You recognize that “content” is a crowded space—that it’s going to be your job to make sure that any exceptional piece of writing gets in front of the right people. You aren’t intimidated by networking, friendly outreach emails, and working with others to promote your ideas.
This was my “poke” to encourage applicants to highlight their networking ability.
Can you get on major media? Can you guest post on highly selective blogs? Have you appeared on cool podcasts? What sort of genuine connections have you made?
All of that is relevant, and all of it matters.
We love that you have a strong personal brand. We think a rising tide raises all ships, and we’ll encourage and support your personal platform!

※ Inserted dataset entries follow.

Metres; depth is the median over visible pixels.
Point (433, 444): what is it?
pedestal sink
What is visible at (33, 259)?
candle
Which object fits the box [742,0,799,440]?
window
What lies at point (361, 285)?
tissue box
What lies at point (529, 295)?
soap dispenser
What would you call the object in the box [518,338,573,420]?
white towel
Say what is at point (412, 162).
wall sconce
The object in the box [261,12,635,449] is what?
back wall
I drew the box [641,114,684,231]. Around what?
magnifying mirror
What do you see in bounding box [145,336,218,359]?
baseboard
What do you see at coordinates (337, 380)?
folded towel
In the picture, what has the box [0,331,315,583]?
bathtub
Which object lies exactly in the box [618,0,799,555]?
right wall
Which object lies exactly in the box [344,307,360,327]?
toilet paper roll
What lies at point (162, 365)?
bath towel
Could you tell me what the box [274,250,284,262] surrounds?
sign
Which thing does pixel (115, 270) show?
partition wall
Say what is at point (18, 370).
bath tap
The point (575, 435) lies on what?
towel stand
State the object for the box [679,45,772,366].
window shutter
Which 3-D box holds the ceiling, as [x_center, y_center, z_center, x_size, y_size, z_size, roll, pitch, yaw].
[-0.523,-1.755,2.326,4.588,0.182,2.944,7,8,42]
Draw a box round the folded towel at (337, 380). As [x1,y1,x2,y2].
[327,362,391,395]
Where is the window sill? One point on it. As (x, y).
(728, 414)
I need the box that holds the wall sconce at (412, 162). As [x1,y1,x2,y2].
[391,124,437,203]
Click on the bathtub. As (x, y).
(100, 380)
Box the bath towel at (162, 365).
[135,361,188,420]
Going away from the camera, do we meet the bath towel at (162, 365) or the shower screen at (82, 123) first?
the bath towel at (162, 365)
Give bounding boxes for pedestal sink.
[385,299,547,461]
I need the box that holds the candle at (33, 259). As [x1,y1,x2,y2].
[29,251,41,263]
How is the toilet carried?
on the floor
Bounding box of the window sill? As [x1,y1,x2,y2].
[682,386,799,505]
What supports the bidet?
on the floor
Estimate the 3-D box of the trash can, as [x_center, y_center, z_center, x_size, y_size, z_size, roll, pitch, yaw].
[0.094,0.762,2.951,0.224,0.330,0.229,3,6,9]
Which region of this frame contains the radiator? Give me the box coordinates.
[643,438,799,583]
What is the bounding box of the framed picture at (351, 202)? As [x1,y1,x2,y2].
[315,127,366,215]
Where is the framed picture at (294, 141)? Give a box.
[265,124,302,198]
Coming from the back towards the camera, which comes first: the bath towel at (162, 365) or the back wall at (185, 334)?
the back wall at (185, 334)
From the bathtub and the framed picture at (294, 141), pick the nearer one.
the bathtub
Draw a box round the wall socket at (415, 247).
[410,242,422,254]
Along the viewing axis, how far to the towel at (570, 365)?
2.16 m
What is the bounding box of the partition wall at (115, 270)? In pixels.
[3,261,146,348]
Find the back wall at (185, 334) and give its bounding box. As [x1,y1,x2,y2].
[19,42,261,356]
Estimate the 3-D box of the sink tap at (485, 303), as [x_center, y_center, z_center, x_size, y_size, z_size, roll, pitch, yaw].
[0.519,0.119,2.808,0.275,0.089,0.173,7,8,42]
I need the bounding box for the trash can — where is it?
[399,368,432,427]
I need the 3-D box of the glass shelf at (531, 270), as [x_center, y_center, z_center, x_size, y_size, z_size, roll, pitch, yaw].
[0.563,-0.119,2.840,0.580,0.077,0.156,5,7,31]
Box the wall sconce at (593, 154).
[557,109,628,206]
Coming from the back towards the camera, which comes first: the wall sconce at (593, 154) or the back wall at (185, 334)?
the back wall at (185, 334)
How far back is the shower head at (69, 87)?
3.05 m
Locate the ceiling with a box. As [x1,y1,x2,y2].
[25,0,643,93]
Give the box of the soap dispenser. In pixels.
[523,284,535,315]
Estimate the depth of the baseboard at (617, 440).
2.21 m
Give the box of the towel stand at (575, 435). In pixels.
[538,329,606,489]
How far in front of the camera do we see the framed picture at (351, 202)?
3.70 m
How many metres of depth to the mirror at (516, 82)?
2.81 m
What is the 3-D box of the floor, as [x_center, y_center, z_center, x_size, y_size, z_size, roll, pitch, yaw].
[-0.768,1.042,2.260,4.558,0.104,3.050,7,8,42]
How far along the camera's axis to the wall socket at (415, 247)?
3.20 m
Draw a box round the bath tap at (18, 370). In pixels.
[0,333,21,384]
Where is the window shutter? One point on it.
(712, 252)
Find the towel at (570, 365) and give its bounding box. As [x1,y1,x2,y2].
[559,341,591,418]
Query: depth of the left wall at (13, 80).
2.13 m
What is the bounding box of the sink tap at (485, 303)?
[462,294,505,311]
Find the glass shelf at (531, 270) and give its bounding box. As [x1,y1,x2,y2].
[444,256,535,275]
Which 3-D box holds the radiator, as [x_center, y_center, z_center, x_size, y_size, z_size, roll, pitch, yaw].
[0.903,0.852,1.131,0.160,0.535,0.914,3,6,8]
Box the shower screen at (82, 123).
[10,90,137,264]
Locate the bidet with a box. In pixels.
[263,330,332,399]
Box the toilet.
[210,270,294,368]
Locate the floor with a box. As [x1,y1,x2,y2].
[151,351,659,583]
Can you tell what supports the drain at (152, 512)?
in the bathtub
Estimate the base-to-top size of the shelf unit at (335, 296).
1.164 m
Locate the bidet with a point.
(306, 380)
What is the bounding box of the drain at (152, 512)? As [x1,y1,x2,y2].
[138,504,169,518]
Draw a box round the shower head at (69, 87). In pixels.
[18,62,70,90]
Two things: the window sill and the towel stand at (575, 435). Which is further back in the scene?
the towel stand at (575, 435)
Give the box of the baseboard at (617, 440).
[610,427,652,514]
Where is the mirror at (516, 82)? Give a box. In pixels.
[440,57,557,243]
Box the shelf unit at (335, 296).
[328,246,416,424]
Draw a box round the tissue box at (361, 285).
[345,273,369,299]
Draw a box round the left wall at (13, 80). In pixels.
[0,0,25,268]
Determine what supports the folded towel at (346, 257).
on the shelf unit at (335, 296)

Ask Gregory Ciotti.
This was just a small reminder that we want to help your personal brand succeed.
We also assume that you have (or are working on) a personal platform, because someone operating in this space really isn’t a fit if they don’t like putting themselves out there.

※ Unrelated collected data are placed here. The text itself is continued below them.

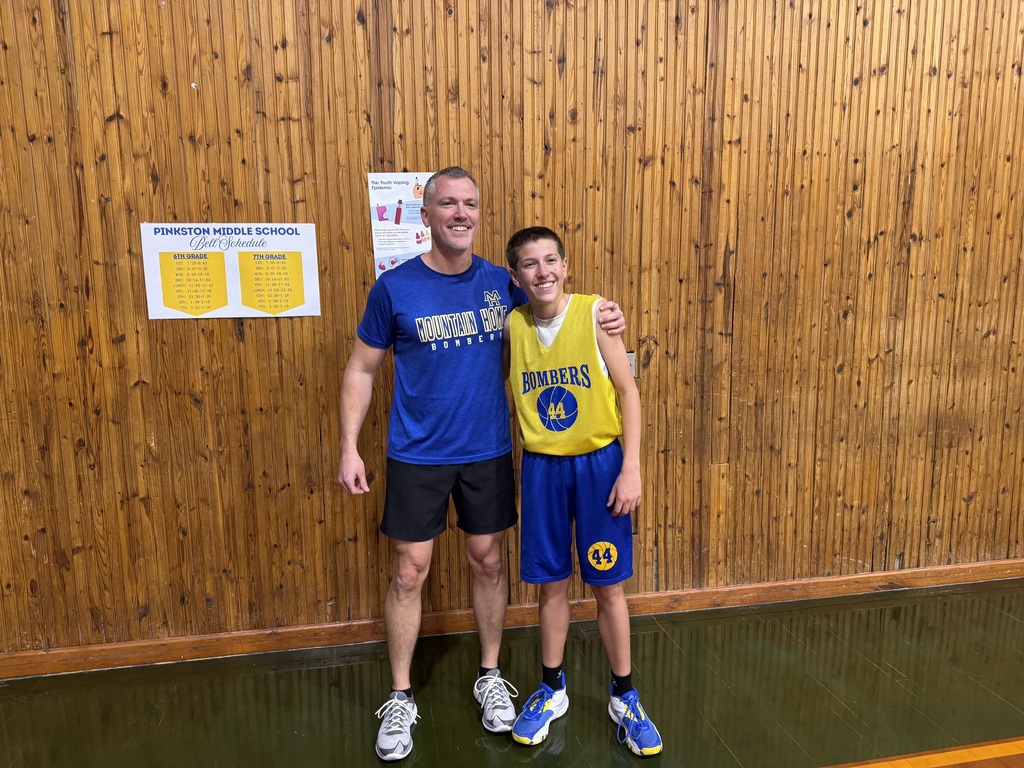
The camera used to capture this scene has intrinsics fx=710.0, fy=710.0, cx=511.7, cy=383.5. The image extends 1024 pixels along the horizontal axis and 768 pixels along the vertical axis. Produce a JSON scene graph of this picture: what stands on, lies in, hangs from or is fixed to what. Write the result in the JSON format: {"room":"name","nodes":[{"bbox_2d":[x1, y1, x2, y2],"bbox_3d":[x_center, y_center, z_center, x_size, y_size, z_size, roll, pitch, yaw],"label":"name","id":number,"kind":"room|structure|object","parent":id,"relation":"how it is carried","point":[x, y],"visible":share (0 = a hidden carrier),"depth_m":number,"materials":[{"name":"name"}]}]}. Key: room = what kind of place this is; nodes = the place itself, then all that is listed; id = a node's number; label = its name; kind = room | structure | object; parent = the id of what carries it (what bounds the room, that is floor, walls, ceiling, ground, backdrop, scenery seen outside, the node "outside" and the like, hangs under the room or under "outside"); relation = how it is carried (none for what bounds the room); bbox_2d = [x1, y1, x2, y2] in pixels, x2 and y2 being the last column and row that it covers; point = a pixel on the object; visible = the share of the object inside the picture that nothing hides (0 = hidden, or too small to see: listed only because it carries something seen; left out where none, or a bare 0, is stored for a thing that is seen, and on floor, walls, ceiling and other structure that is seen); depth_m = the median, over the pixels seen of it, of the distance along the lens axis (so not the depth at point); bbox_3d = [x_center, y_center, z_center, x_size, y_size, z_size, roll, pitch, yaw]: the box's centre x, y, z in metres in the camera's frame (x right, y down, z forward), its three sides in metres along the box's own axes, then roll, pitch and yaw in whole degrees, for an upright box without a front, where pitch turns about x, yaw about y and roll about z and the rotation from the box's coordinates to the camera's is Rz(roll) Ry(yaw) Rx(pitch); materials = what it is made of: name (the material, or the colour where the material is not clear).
{"room":"gym","nodes":[
{"label":"gym","id":0,"kind":"room"},
{"bbox_2d":[0,579,1022,767],"bbox_3d":[0.953,1.292,0.658,7.738,0.106,4.803,-2,9,-10],"label":"floor","id":1,"kind":"structure","parent":0,"point":[893,685],"depth_m":2.28,"materials":[{"name":"wood"}]},
{"bbox_2d":[336,169,629,752],"bbox_3d":[-0.119,0.186,2.223,0.816,1.667,0.558,-2,9,-10],"label":"man","id":2,"kind":"object","parent":1,"relation":"on","point":[361,399],"visible":0.96,"depth_m":2.12},
{"bbox_2d":[500,226,665,753],"bbox_3d":[0.178,0.307,2.123,0.420,1.423,0.465,-2,9,-10],"label":"child","id":3,"kind":"object","parent":1,"relation":"on","point":[620,478],"visible":0.98,"depth_m":2.04},
{"bbox_2d":[0,0,1023,659],"bbox_3d":[0.500,-0.707,2.694,7.860,3.294,0.173,-2,9,-10],"label":"wooden wall","id":4,"kind":"structure","parent":0,"point":[550,72],"depth_m":2.55,"materials":[{"name":"brown wood"}]},
{"bbox_2d":[141,222,320,319],"bbox_3d":[-0.944,-0.384,2.401,0.514,0.320,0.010,-2,9,-10],"label":"poster","id":5,"kind":"object","parent":4,"relation":"attached to","point":[293,237],"visible":0.99,"depth_m":2.40,"materials":[{"name":"paper"}]},
{"bbox_2d":[367,169,433,275],"bbox_3d":[-0.357,-0.558,2.523,0.296,0.405,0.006,-2,9,-10],"label":"poster","id":6,"kind":"object","parent":4,"relation":"attached to","point":[378,198],"visible":0.66,"depth_m":2.51,"materials":[{"name":"paper"}]},
{"bbox_2d":[0,558,1022,678],"bbox_3d":[0.576,0.881,2.845,7.421,0.077,0.017,-2,9,-10],"label":"baseboard","id":7,"kind":"structure","parent":4,"relation":"attached to","point":[961,571],"depth_m":2.71,"materials":[{"name":"brown wood"}]},
{"bbox_2d":[626,351,635,376],"bbox_3d":[0.414,-0.069,2.623,0.083,0.107,0.015,-2,9,-10],"label":"wall socket","id":8,"kind":"object","parent":4,"relation":"attached to","point":[632,358],"visible":0.25,"depth_m":2.63,"materials":[{"name":"metal"}]}
]}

It doesn’t have to be a blog, but a key trait in standing out is highlighting how you’ve already built a small following somewhere on the web.
You are adept at exploring the technical aspects of building an exceptional user experience. Topics like onboarding, customer success/development, and user retention get you fired up.
Ah, here’s the interesting one: we decided that one way we could improve education for customers was to bridge the gap between the “customer experience” and the “user experience,” with a specific focus on web apps and software, since that makes up a fair amount of Help Scout’s current customers.
This is the big hurdle for us, and for most other companies as well: genuine domain expertise. At the very least, applicants should have a passing familiarity with a topic and the motivation to learn a whole lot more.